Zum Thema Zölibat zitierte der Weihbischof auch die Äbtissin der Abtei Mariastern-Gwiggen, Maria Hildegard Brem (71). Beim Zölibat gehe es ihr nicht darum, "etwas nicht zu dürfen", sondern darum, "etwas anderes leben zu dürfen", sagte die Äbtissin jüngst in einem Interview. "Ich verabschiede mich ja nicht von meiner Sexualität, sondern lebe sie nur anders", stellte die Ordensfrau fest.
Weltweit rund 5.000 geweihte Jungfrauen
Die Lebensform der "geweihten Jungfrau" ist in der Katholischen Kirche relativ neu und zugleich uralt: Laut dem Neuen Testament gab es in der frühen Kirche nicht nur den Stand der Bischöfe, Priester und Diakone, sondern auch jenen der Witwen und "geweihten Jungfrauen". Diese unverheirateten Frauen weihten ihr Leben auf besondere Weise Gott, waren aber weiter in ihrem normalen Lebensumfeld tätig.
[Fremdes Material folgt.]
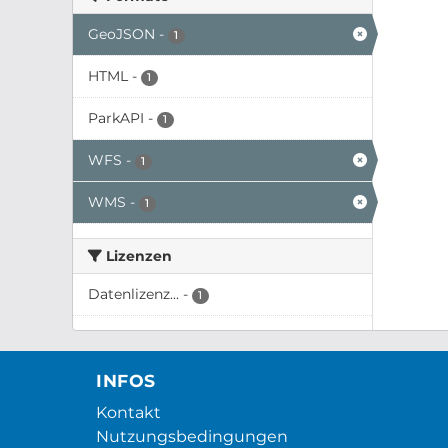
GeoJSON
-
1
HTML
-
1
ParkAPI
-
1
WFS
-
1
WMS
-
1
Lizenzen
Datenlizenz...
-
1
INFOS
Kontakt
Nutzungsbedingungen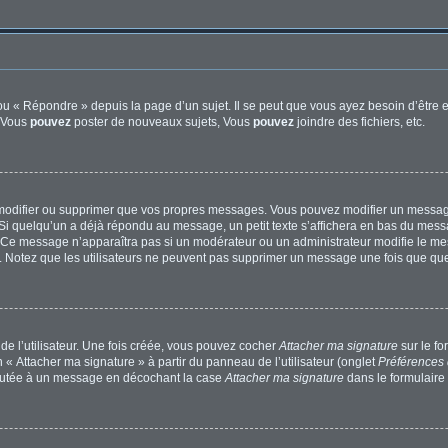
u « Répondre » depuis la page d’un sujet. Il se peut que vous ayez besoin d’être e
: Vous
pouvez
poster de nouveaux sujets, Vous
pouvez
joindre des fichiers, etc.
modifier ou supprimer que vos propres messages. Vous pouvez modifier un message
quelqu’un a déjà répondu au message, un petit texte s’affichera en bas du message 
n. Ce message n’apparaîtra pas si un modérateur ou un administrateur modifie le mes
ive. Notez que les utilisateurs ne peuvent pas supprimer un message une fois que qu
e l’utilisateur. Une fois créée, vous pouvez cocher
Attacher ma signature
sur le f
 « Attacher ma signature » à partir du panneau de l’utilisateur (onglet
Préférences 
joutée à un message en décochant la case
Attacher ma signature
dans le formulaire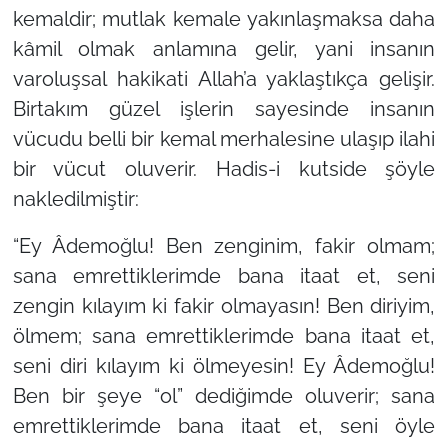
kemaldir; mutlak kemale yakınlaşmaksa daha
kâmil olmak anlamına gelir, yani insanın
varoluşsal hakikati Allah’a yaklaştıkça gelişir.
Birtakım güzel işlerin sayesinde insanın
vücudu belli bir kemal merhalesine ulaşıp ilahi
bir vücut oluverir. Hadis-i kutside şöyle
nakledilmiştir:
“Ey Âdemoğlu! Ben zenginim, fakir olmam;
sana emrettiklerimde bana itaat et, seni
zengin kılayım ki fakir olmayasın! Ben diriyim,
ölmem; sana emrettiklerimde bana itaat et,
seni diri kılayım ki ölmeyesin! Ey Âdemoğlu!
Ben bir şeye “ol” dediğimde oluverir; sana
emrettiklerimde bana itaat et, seni öyle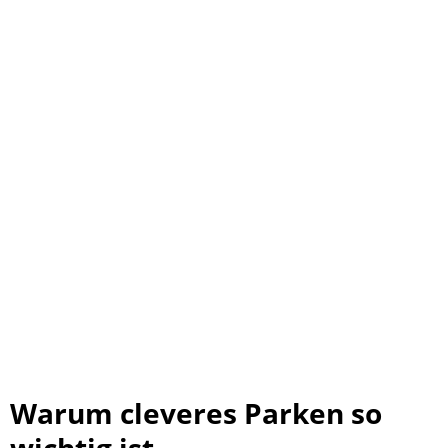
Warum cleveres Parken so
wichtig ist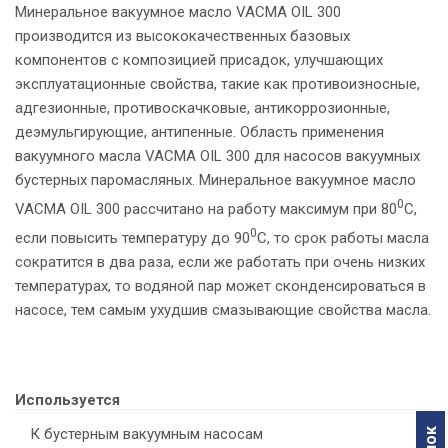
Минеральное вакуумное масло VACMA OIL 300
производится из высококачественных базовых
компонентов с композицией присадок, улучшающих
эксплуатационные свойства, такие как противоизносные,
адгезионные, противоскачковые, антикоррозионные,
деэмульгирующие, антипенные. Область применения
вакуумного масла VACMA OIL 300 для насосов вакуумных
бустерных паромасляных. Минеральное вакуумное масло
0
VACMA OIL 300 рассчитано на работу максимум при 80
С,
0
если повысить температуру до 90
С, то срок работы масла
сократится в два раза, если же работать при очень низких
температурах, то водяной пар может сконденсироваться в
насосе, тем самым ухудшив смазывающие свойства масла.
Используется
К бустерным вакуумным насосам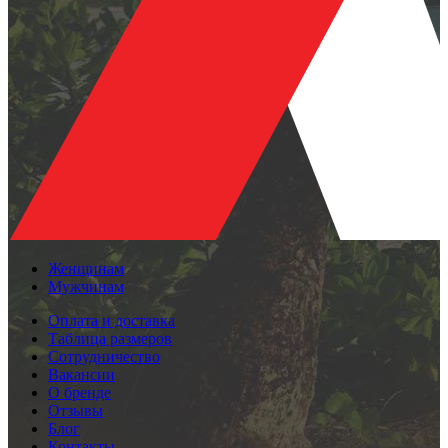
Женщинам
Мужчинам
Оплата и доставка
Таблица размеров
Сотрудничество
Вакансии
О бренде
Отзывы
Блог
Контакты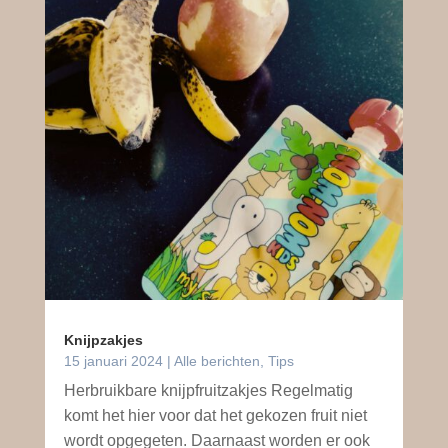
Knijpzakjes
15 januari 2024
|
Alle berichten
,
Tips
Herbruikbare knijpfruitzakjes Regelmatig
komt het hier voor dat het gekozen fruit niet
wordt opgegeten. Daarnaast worden er ook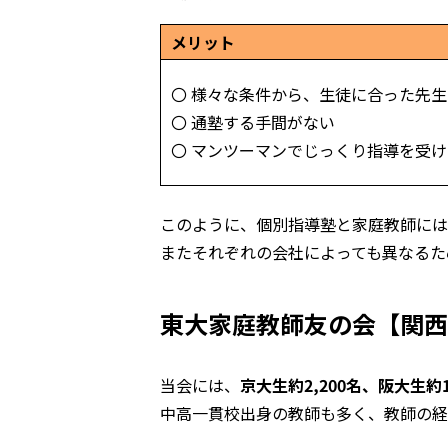
メリット
〇 様々な条件から、生徒に合った先
〇 通塾する手間がない
〇 マンツーマンでじっくり指導を受
このように、個別指導塾と家庭教師には
またそれぞれの会社によっても異なるた
東大家庭教師友の会【関西
当会には、
京大生約2,200名、阪大生約1
中高一貫校出身の教師も多く、教師の経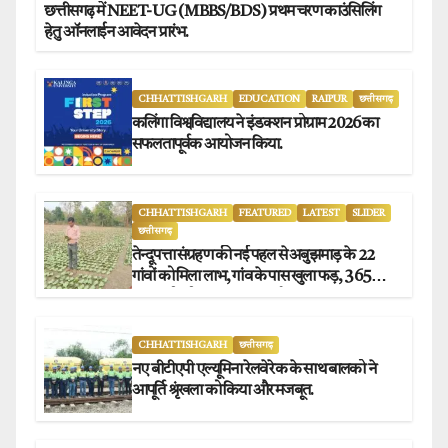
छत्तीसगढ़ में NEET-UG (MBBS/BDS) प्रथम चरण काउंसिलिंग
हेतु ऑनलाईन आवेदन प्रारंभ.
CHHATTISHGARH
EDUCATION
RAIPUR
छत्तीसगढ़
कलिंगा विश्वविद्यालय ने इंडक्शन प्रोग्राम 2026 का
सफलतापूर्वक आयोजन किया.
CHHATTISHGARH
FEATURED
LATEST
SLIDER
छत्तीसगढ़
तेन्दूपत्ता संग्रहण की नई पहल से अबुझमाड़ के 22
गांवों को मिला लाभ, गांव के पास खुला फड़, 365
संग्राहकों को मिला सीधा आर्थिक लाभ.
CHHATTISHGARH
छत्तीसगढ़
नए बीटीएपी एल्यूमिना रेलवे रेक के साथ बालको ने
आपूर्ति श्रृंखला को किया और मजबूत.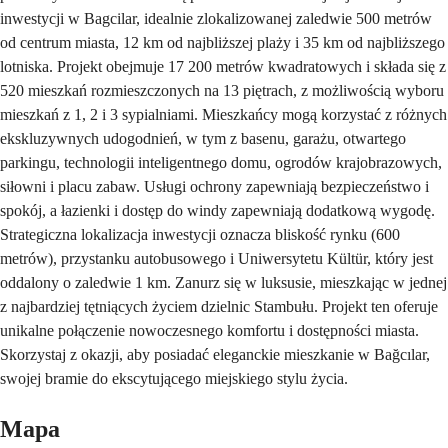
inwestycji w Bagcilar, idealnie zlokalizowanej zaledwie 500 metrów
od centrum miasta, 12 km od najbliższej plaży i 35 km od najbliższego
lotniska. Projekt obejmuje 17 200 metrów kwadratowych i składa się z
520 mieszkań rozmieszczonych na 13 piętrach, z możliwością wyboru
mieszkań z 1, 2 i 3 sypialniami. Mieszkańcy mogą korzystać z różnych
ekskluzywnych udogodnień, w tym z basenu, garażu, otwartego
parkingu, technologii inteligentnego domu, ogrodów krajobrazowych,
siłowni i placu zabaw. Usługi ochrony zapewniają bezpieczeństwo i
spokój, a łazienki i dostęp do windy zapewniają dodatkową wygodę.
Strategiczna lokalizacja inwestycji oznacza bliskość rynku (600
metrów), przystanku autobusowego i Uniwersytetu Kültür, który jest
oddalony o zaledwie 1 km. Zanurz się w luksusie, mieszkając w jednej
z najbardziej tętniących życiem dzielnic Stambułu. Projekt ten oferuje
unikalne połączenie nowoczesnego komfortu i dostępności miasta.
Skorzystaj z okazji, aby posiadać eleganckie mieszkanie w Bağcılar,
swojej bramie do ekscytującego miejskiego stylu życia.
Mapa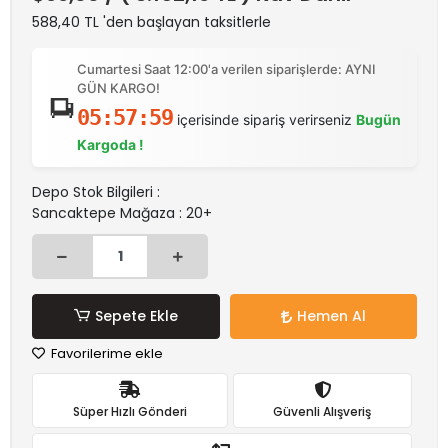
588,40 TL 'den başlayan taksitlerle
Cumartesi Saat 12:00'a verilen siparişlerde: AYNI
GÜN KARGO!
05:57:58
içerisinde sipariş verirseniz
Bugün
Kargoda !
Depo Stok Bilgileri :
Sancaktepe Mağaza : 20+
Sepete Ekle
Hemen Al
Favorilerime ekle
Süper Hızlı Gönderi
Güvenli Alışveriş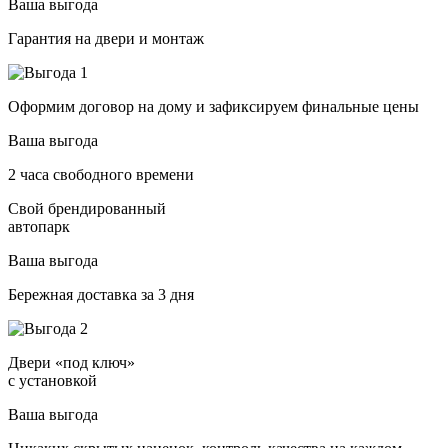
Ваша выгода
Гарантия на двери и монтаж
Оформим договор на дому и зафиксируем финальные цены
Ваша выгода
2 часа свободного времени
Свой брендированный
автопарк
Ваша выгода
Бережная доставка за 3 дня
Двери «под ключ»
с установкой
Ваша выгода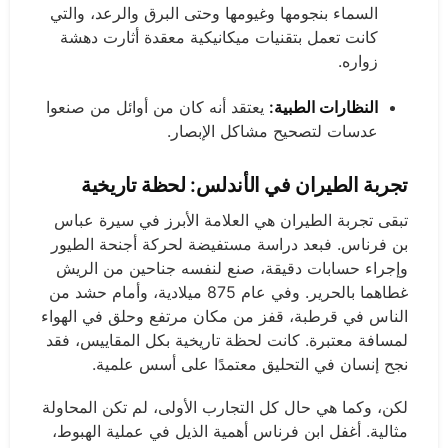
السماء بنجومها وغيومها وحتى البرق والرعد، والتي
كانت تعمل بتقنيات ميكانيكية معقدة أثارت دهشة
زواره.
النظارات الطبية:
يعتقد أنه كان من أوائل من صنعوا
عدسات لتصحيح مشاكل الإبصار.
تجربة الطيران في الأندلس: لحظة تاريخية
تبقى تجربة الطيران هي العلامة الأبرز في سيرة عباس
بن فرناس. فبعد دراسة مستفيضة لحركة أجنحة الطيور
وإجراء حسابات دقيقة، صنع لنفسه جناحين من الريش
غطاهما بالحرير. وفي عام 875 ميلادية، وأمام حشد من
الناس في قرطبة، قفز من مكان مرتفع وحلق في الهواء
لمسافة معتبرة. كانت لحظة تاريخية بكل المقاييس، فقد
نجح إنسان في التحليق معتمدًا على أسس علمية.
لكن، وكما هي حال كل التجارب الأولى، لم تكن المحاولة
مثالية. أغفل ابن فرناس أهمية الذيل في عملية الهبوط،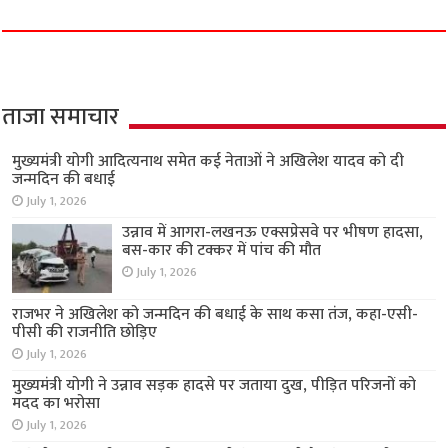
ताजा समाचार
मुख्यमंत्री योगी आदित्यनाथ समेत कई नेताओं ने अखिलेश यादव को दी
जन्मदिन की बधाई
July 1, 2026
उन्नाव में आगरा-लखनऊ एक्सप्रेसवे पर भीषण हादसा,
बस-कार की टक्कर में पांच की मौत
July 1, 2026
राजभर ने अखिलेश को जन्मदिन की बधाई के साथ कसा तंज, कहा-एसी-
पीसी की राजनीति छोड़िए
July 1, 2026
मुख्यमंत्री योगी ने उन्नाव सड़क हादसे पर जताया दुख, पीड़ित परिजनों को
मदद का भरोसा
July 1, 2026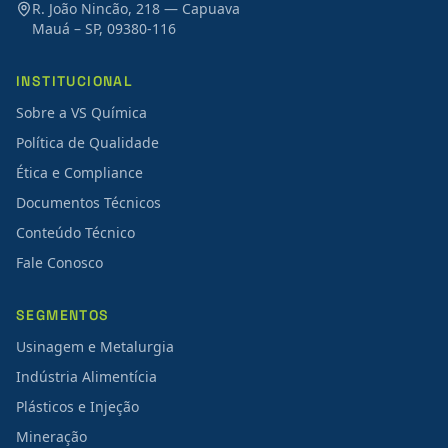
R. João Nincão, 218 — Capuava
Mauá – SP, 09380-116
INSTITUCIONAL
Sobre a VS Química
Política de Qualidade
Ética e Compliance
Documentos Técnicos
Conteúdo Técnico
Fale Conosco
SEGMENTOS
Usinagem e Metalurgia
Indústria Alimentícia
Plásticos e Injeção
Mineração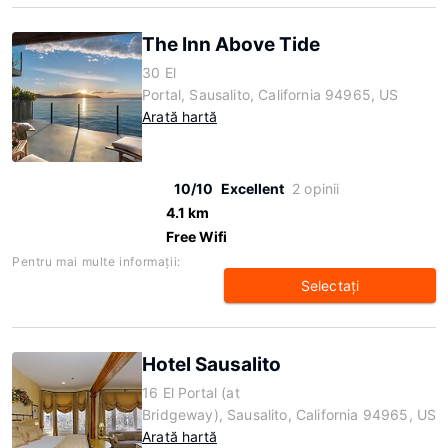
The Inn Above Tide
30 El
Portal, Sausalito, California 94965, US
Arată hartă
10/10
Excellent
2 opinii
4.1 km
Free Wifi
Pentru mai multe informaţii:
Selectaţi
Hotel Sausalito
16 El Portal (at
Bridgeway), Sausalito, California 94965, US
Arată hartă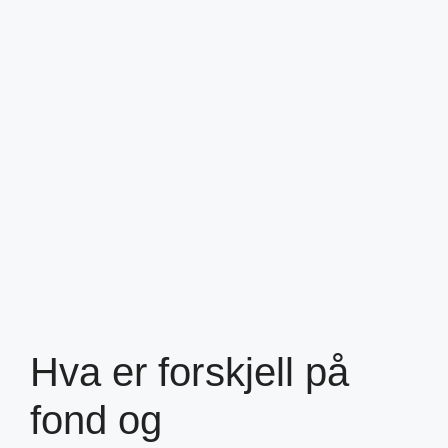
Hva er forskjell på
fond og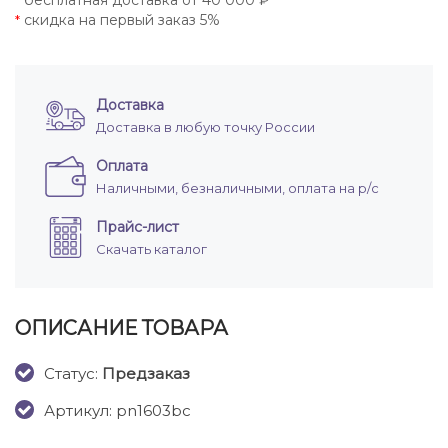
бесплатная доставка от 40 000 ₽
*
скидка на первый заказ 5%
*
Доставка
Доставка в любую точку России
Оплата
Наличными, безналичными, оплата на р/с
Прайс-лист
Скачать каталог
ОПИСАНИЕ ТОВАРА
Cтатус:
Предзаказ
Артикул: pn1603bc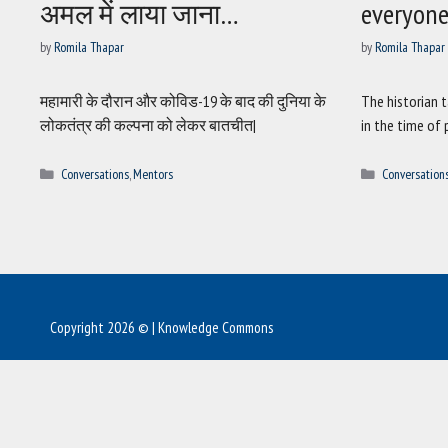
अमल में लाया जाना…
everyone
by
Romila Thapar
by
Romila Thapar
महामारी के दौरान और कोविड-19 के बाद की दुनिया के
The historian 
लोकतंत्र की कल्पना को लेकर बातचीत|
in the time of
Categories
Categories
Conversations
,
Mentors
Conversation
Copyright 2026 © | Knowledge Commons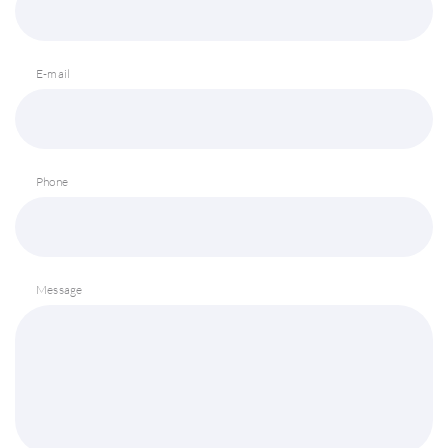
E-mail
Phone
Message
Ein Klosterleben für Frauen entstand erst später und verdrängte in der Folge die Lebensform alleinstehender Frauen.
Während des Zweiten Vatikanischen Konzils (1962-1965) entdeckte die katholische Kirche diese Lebensform wieder. 1970 erließ Papst Paul VI. eine Instruktion, welche den Ritus der Jungfrauenweihe wieder einführte. Laut einer Schätzung gibt es derzeit weltweit rund 5.000 geweihte Jungfrauen. Papst Franziskus hat vor zwei Jahren anlässlich des 50-Jahr-Jubiläums der Wiedereinführung der Jungfrauenweihe diese Lebensform gewürdigt. Sie sei ein Teil des "vielfältigen Reichtums" der Kirche.